In London during the Edwardian era, George and Amy’s attempt to start a life together is interrupted by a Martian invasion of Earth.

IMDb: 5.6 (downward tendency)

The chances of anything coming from Mars …

There is something to be said if the synopsis of a long-awaited and expensive TV series fits into one, not overly exstatic, sentence. We should have known it since quite a while, and the BBC itself, they knew! Since years I guess. The production took ultra-long, the special effects were never good enough … the Beeb found many excuses to not release this version of WotW. And for good reasons. So let’s have a looksie, shall we?

… are a million to one, he said.

If you know the original novel, or Jeff Wayne’s musical version you know it only has one protagonist, a mostly passive observer, a man on the search for his fiancé who stumbles into different situations and meets lots of people on his journey. This was good for the musical and even in parts for the 2005 Tom Cruise movie. Even the situations were roughly the same … just time- and location-corrected. There is obviously some general truth about global extinction scenarios. Everybody knows that tried and true method to tell the story.

A million to one but still … they come!

Well, everybody but the hapless screenplay writers of the Beeb’s production. 😦 By putting a freshly invented couple into the foreground, they gave us human drama of the cheapest kind and demoted the grand story down to soap opera level. Fighting for the survival of the whole planet was obviously not enough for those idiots. How much more drama do you want, Peter Harness???

Rafe Spall and Eleanor Tomlinson in The War of the Worlds (2019)
These few photos of the actual movie all happened in the first 30 minutes of this shitshow.

Anyhoo, after a nice start WotW quickly ran out of steam (see what I did there?) and bored us to tears with many hollow stares, no meaningful dialogue and bad acting by the main cast. So it was unsatisfactory in all departments, action and drama alike. Add to that the confusion about the release format and you surely have unhappy audiences. We thought it was a series in 3 parts á 60 minutes, but it turned out to be a two-parter of much-too long 90 minutes episodes. I guess the BBC changed its release policy to get rid of that stonker as fast as possible. 😮

No more screenshots, just production snapshots for the family album

And it could have been so nice. Honestly. The cast was quite good but only Eleanor Tomlinson was kinda convincing, while her partner Rafe Spall was a total no-show. Robert Carlyle and Rupert Graves both posess enough operating experience to deliver on quite high level regardless of the circumstances.

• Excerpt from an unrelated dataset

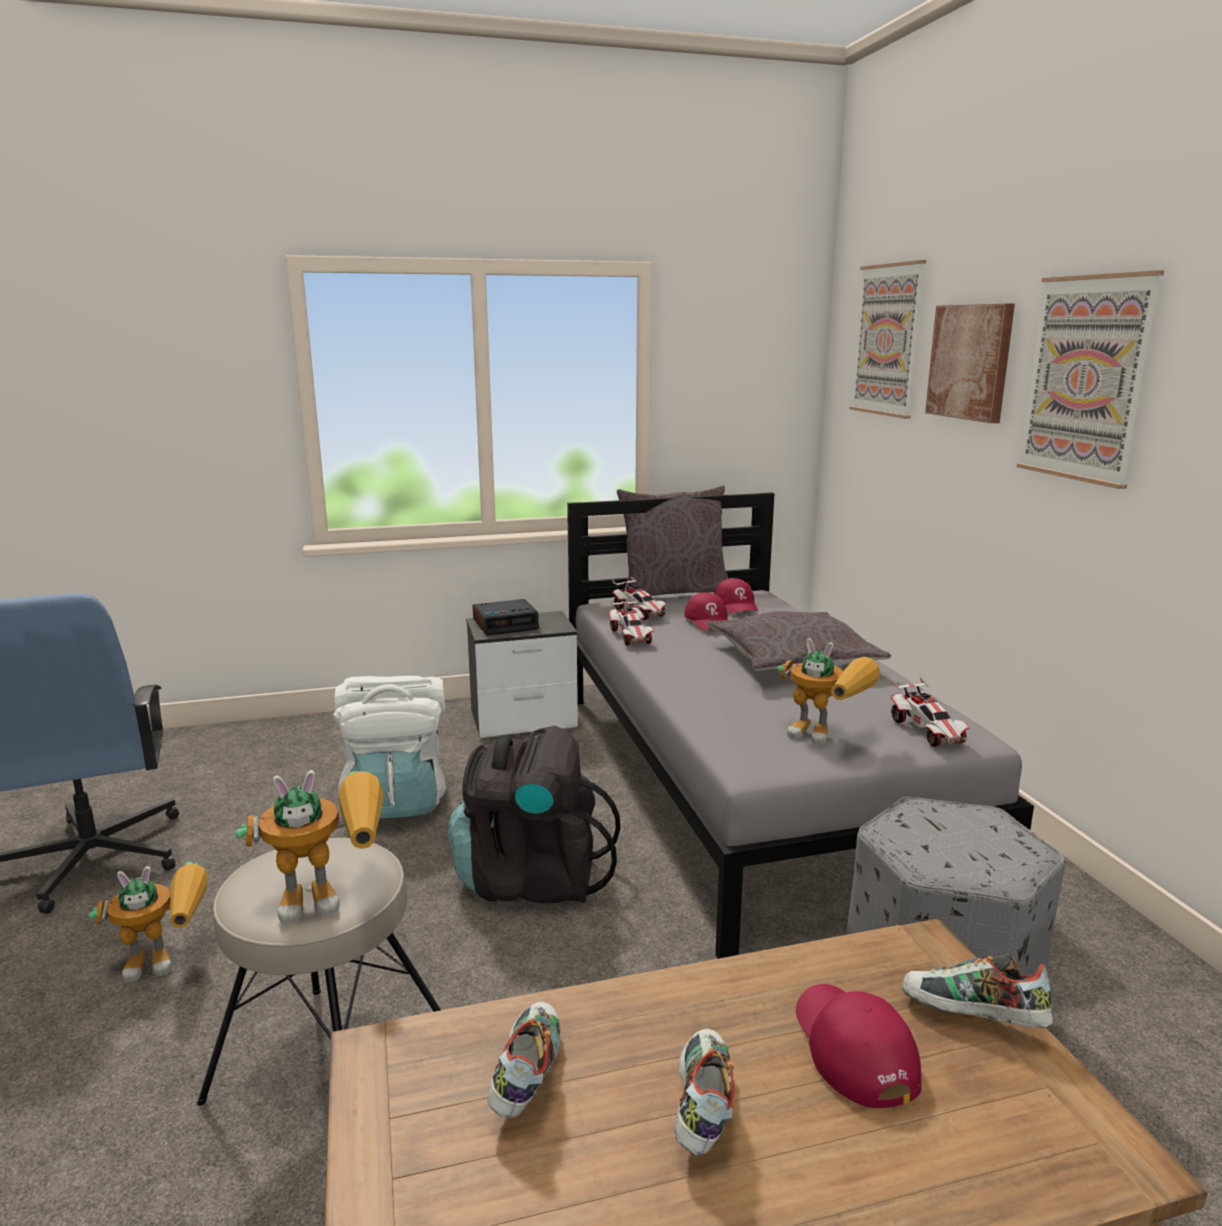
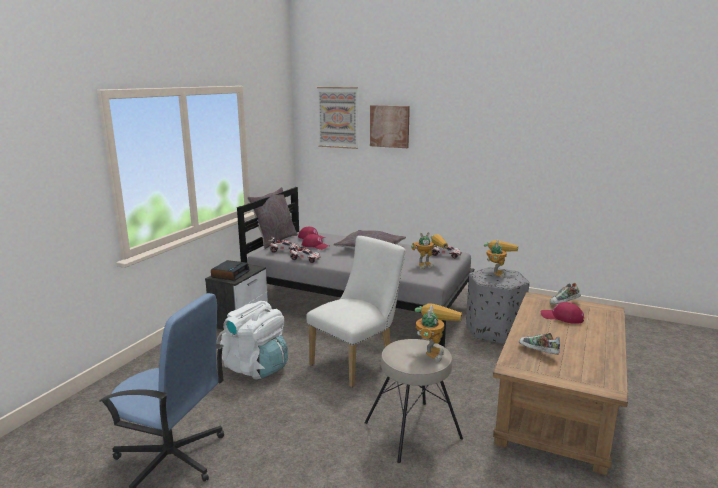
camera: 50 degrees left, 0 degrees up
toy robot [88,862,208,982] -> toy robot moved to [484,239,518,279]
black backpack [448,725,621,903] -> white chair [306,236,406,387]
shoe [674,1029,734,1156] -> none
picture [1016,270,1164,489] -> none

“Hi Mom. Look, I’m in the television now!”

Uusally I put quite a bit of trust into the old Beeb. A network that can make superstars out of profanity-shouting cooks and turn a threesome of car-driving blithering numptys into a global success story, and even make shows about home renovations kinda interesting, surely must have the knack for good entertainment. Now they had legendary source material … and mucked it up. Completely!

The War of the Worlds (2019)

Listen, I don’t know what exactly went wrong with this particular production of the old WotW theme, or let’s rather say I know exactly the many many points that were absolutely brain-assplody wrong with it … but I don’t know exactly why and how it happened.

The War of the Worlds (2019)

  • some super duper cretin must have greenlighted one of the worst ever scripts
  • maybe the production did run out of money
  • they tried to stretch a 1.5 hours story to a whopping 3 hours
  • they made nothing of the stuff they already had
  • the BBC was taken over by martians, disguised as millenial SJWs

I rest my case.

Ok, don’t get all excited. Everything you saw in the trailer happened in the first half hour. After that … nuffink. :/



  1. It’s really sad. Explosion and special effects have supplanted dialogue as a requirement for a great film. I am awaited the final season of a well written series called ‘The Man in the High Castle’. It’s very well written.

    Liked by 1 person

  2. YTS is the successor group to the legendary pirate YIFY who was sentenced to pay 32 quadzilion woolongs penalty fee … and gave up his hobby. 😉 With YIFY and YTS you get best quality files of the smallest possible filesizes. And only ripped Blu-ray discs, no handheld shit fresh out of Indonesian cinemas and similar riff-raff.
    We love that service. If you want your movies quick and durty and don’t give a duck about quality there’s always The Pirate Bay. And yes, if you’re dwelling in a heavily supervised civilized society you must use a VPN for all your visits to the dark side of the interwebz. Fortunately we’re living in a truly free country and our ISPs couldn’t give any less mucks about what we do on the net.